Siculiana, boom di visite al Museo del Territorio e della Memoria

Aumentano di anno in anno le visite al Museo del Territorio e della Memoria. “Dal primo gennaio fino al mese di agosto sono già oltre quattromila i visitatori del #MeTe, mille in più rispetto allo stesso periodo all’anno scorso. Un nuovo record raggiunto grazie a un maggior numero di eventi culturali ed enogastronomici proposti negli spazi della struttura museale”, spiega al Giornale di Sicilia Stefano Siracusa, presidente dell’associazione culturale Alt che gestisce il #MeTe grazie alle donazioni dei cittadini e finora senza nessun finanziamento pubblico.

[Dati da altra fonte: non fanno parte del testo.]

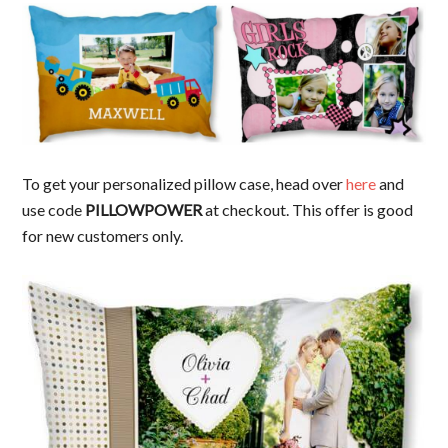
To get your personalized pillow case, head over
here
and
use code
PILLOWPOWER
at checkout. This offer is good
for new customers only.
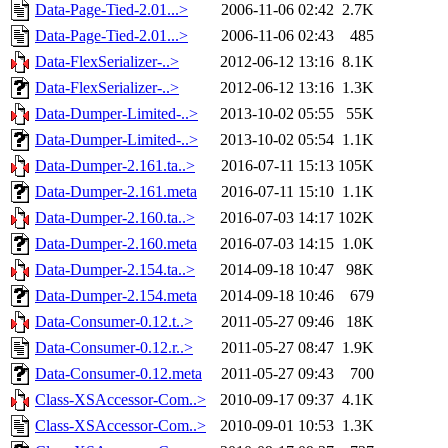
Data-Page-Tied-2.01...>
2006-11-06 02:42
2.7K
Data-Page-Tied-2.01...>
2006-11-06 02:43
485
Data-FlexSerializer-..>
2012-06-12 13:16
8.1K
Data-FlexSerializer-..>
2012-06-12 13:16
1.3K
Data-Dumper-Limited-..>
2013-10-02 05:55
55K
Data-Dumper-Limited-..>
2013-10-02 05:54
1.1K
Data-Dumper-2.161.ta..>
2016-07-11 15:13
105K
Data-Dumper-2.161.meta
2016-07-11 15:10
1.1K
Data-Dumper-2.160.ta..>
2016-07-03 14:17
102K
Data-Dumper-2.160.meta
2016-07-03 14:15
1.0K
Data-Dumper-2.154.ta..>
2014-09-18 10:47
98K
Data-Dumper-2.154.meta
2014-09-18 10:46
679
Data-Consumer-0.12.t..>
2011-05-27 09:46
18K
Data-Consumer-0.12.r..>
2011-05-27 08:47
1.9K
Data-Consumer-0.12.meta
2011-05-27 09:43
700
Class-XSAccessor-Com..>
2010-09-17 09:37
4.1K
Class-XSAccessor-Com..>
2010-09-01 10:53
1.3K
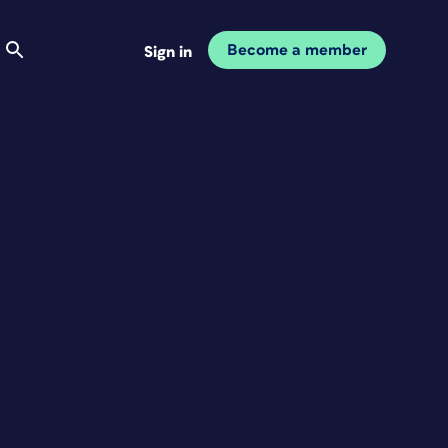
Become a member
Sign in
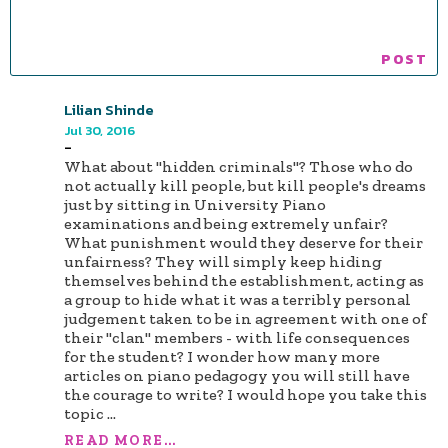
Lilian Shinde
Jul 30, 2016
-
What about "hidden criminals"? Those who do
not actually kill people, but kill people's dreams
just by sitting in University Piano
examinations and being extremely unfair?
What punishment would they deserve for their
unfairness? They will simply keep hiding
themselves behind the establishment, acting as
a group to hide what it was a terribly personal
judgement taken to be in agreement with one of
their "clan" members - with life consequences
for the student? I wonder how many more
articles on piano pedagogy you will still have
the courage to write? I would hope you take this
topic
...
READ MORE...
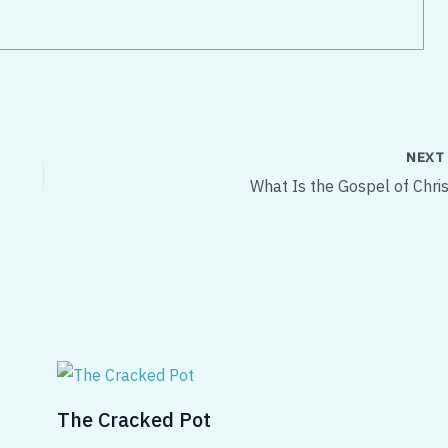
NEX
What Is the Gospel of Chris
The Cracked Pot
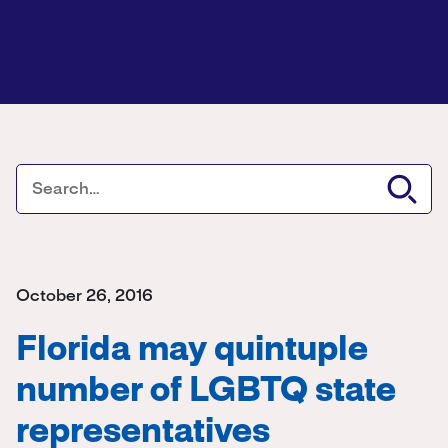
October 26, 2016
Florida may quintuple
number of LGBTQ state
representatives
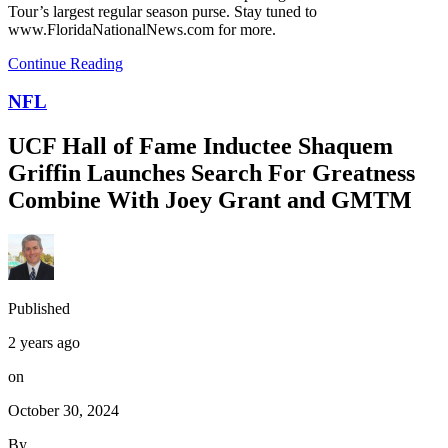
Tour’s largest regular season purse. Stay tuned to
www.FloridaNationalNews.com for more.
Continue Reading
NFL
UCF Hall of Fame Inductee Shaquem
Griffin Launches Search For Greatness
Combine With Joey Grant and GMTM
Published
2 years ago
on
October 30, 2024
By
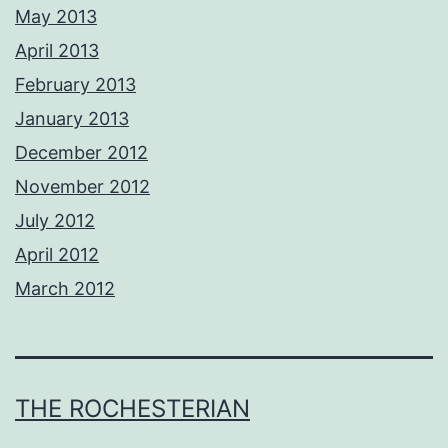
May 2013
April 2013
February 2013
January 2013
December 2012
November 2012
July 2012
April 2012
March 2012
THE ROCHESTERIAN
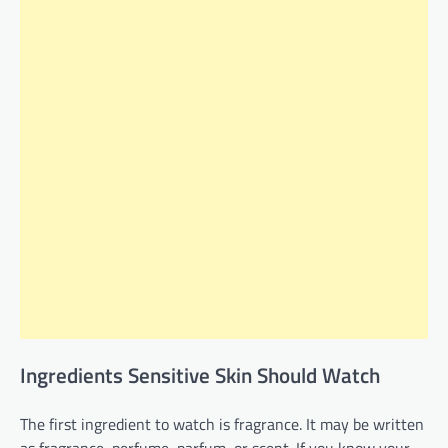
Ingredients Sensitive Skin Should Watch
The first ingredient to watch is fragrance. It may be written
as fragrance, perfume, parfum, or scent. If you know your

“Visite a parte, il 13 agosto scorso – aggiunge Siracusa – sono state più di 1.300 i partecipanti alla prima edizione Trinacria Fest, un evento promosso per celebrare la Sicilia tra cultura, musica e gastronomia. L’iniziativa è stata organizzata dall’Associazione Leisure and Tourisme in collaborazione con il comune di Siculiana e l’associazione Three for Fun, abbiamo proposto tra l’altro una selezione musicale siciliana e una degustazione di prodotti tipici a cura di: ristorante Vossia, pasticceria Tabarè, pizzeria Mizzika, Maioliche Bistrot, Il Re della Grattatella Santamaria e La Cubbasda Licalsi. Per quanto riguarda le mostre nei mesi scorsi abbiano ospitato due installazioni site specific, una di Alfonso Siracusa Orlando e l’altra di Alessandro Catania. Nel museo, a luglio, anche la performance teatrale di e con Valentina Bischi intitolata ‘Die Panne’. Inoltre, nell’ambito del progetto ‘Fischio’ finanziato dal Miur 27 alunni dell’istituto ‘Garibaldi’ hanno partecipato al laboratorio sensoriale e all’allestimento collettivo della mostra ‘Torre Salsa’”.

Diverse le sezioni espositive del museo, frutto di un lavoro di raccolta e ricerca portato avanti dal 2009 e sfociato poi nel 2014 nell’apertura della struttura che ha riqualificato un pezzo importante del centro storico siculianese, l’antico quartiere Casale. Una sezione è dedicata a Giuseppe Basile, il medico di Giuseppe Garibaldi, un’altra è dedicata ai caduti della prima e della seconda guerra mondiale. Spazio alle credenze religiose, alla tradizione vitivinicola, al ciclo del grano e agli antichi mestieri. Di particolare interesse l’esposizione fotografica d’epoca e il sistema multimediale. Tra le novità dell’anno l’inaugurazione di una nuova sezione dedicata ai matrimoni, che riveste particolare importanza in considerazione del fatto che Siculiana è chiamata anche “città degli sposi” per la tradizione degli “Sposalizi Benedetti dalla Pruvvidenza”.

“Il #MeTe – viene spiegato sul sito web – è da intendere come uno spazio in cui le memorie individuali e collettive di una comunità si inscrivono nella storia dei luoghi e del territorio locale, sconfinando da un passato più o meno lontano fino all’attualità. Obiettivo è la formazione di una coscienza critica e costruttiva verso temi e iniziative volte alla coesione sociale e alla rielaborazione consapevole dei tratti culturali propri di questa comunità. Un museo che non si configura come un cimitero di oggetti vecchi e polverosi, bensì come strumento di partecipazione attiva dei cittadini e di valorizzazione del genius loci”.